Records:
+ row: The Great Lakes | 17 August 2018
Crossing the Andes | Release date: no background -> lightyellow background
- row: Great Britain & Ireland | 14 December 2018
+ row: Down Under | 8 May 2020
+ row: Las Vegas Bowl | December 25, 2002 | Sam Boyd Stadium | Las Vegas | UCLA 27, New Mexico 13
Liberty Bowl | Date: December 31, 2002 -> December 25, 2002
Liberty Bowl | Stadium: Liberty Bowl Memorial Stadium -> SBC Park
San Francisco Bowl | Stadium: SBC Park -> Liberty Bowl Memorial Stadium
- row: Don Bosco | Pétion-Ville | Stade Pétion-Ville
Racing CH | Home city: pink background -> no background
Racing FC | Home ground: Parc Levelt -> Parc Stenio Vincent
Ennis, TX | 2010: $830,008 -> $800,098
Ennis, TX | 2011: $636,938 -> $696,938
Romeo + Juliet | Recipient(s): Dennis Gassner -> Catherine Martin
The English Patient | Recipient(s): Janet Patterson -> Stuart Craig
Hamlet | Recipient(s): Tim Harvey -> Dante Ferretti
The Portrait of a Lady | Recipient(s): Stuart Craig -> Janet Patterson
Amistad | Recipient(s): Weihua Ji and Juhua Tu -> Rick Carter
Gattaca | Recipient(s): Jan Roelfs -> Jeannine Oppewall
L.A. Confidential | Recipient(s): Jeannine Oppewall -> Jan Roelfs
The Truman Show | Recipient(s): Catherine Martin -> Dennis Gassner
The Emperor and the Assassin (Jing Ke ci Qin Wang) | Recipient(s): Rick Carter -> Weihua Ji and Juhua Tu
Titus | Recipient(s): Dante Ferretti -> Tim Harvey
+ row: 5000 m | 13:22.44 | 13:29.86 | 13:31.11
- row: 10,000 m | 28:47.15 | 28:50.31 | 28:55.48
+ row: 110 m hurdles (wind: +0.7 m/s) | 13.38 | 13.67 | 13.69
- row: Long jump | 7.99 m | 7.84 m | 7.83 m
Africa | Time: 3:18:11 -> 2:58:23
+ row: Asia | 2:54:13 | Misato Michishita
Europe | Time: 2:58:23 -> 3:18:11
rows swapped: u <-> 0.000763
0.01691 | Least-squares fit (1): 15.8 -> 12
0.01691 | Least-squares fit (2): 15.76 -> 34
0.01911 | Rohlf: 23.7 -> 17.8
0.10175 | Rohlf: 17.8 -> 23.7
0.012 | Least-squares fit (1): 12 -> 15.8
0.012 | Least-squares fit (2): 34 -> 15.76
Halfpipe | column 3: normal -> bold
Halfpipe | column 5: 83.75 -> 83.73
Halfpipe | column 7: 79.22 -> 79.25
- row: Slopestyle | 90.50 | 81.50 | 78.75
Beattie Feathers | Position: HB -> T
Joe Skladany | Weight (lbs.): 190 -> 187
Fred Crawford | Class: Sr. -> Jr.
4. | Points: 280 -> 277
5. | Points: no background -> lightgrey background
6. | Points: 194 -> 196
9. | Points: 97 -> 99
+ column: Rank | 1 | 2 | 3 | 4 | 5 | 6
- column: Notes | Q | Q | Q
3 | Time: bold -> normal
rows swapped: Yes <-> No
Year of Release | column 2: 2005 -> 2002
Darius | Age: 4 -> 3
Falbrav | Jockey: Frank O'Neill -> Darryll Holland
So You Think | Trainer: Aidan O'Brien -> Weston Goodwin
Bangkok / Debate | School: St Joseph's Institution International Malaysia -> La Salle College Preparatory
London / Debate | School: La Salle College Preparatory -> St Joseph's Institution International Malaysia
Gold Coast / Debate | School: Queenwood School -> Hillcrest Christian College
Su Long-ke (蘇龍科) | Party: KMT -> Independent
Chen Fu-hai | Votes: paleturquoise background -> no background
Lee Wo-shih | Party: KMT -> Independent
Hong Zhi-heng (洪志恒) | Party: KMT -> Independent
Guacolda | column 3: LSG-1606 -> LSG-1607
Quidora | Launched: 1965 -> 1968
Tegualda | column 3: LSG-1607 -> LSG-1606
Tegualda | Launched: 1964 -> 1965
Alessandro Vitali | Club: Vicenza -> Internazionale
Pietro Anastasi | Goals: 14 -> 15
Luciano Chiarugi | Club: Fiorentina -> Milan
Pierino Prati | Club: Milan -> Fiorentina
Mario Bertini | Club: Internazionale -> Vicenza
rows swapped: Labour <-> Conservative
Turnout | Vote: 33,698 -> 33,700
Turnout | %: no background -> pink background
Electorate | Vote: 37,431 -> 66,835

Exercise objective: State how many of the lines above contain the string "Debate". Reply with the number only.

Full answer: 3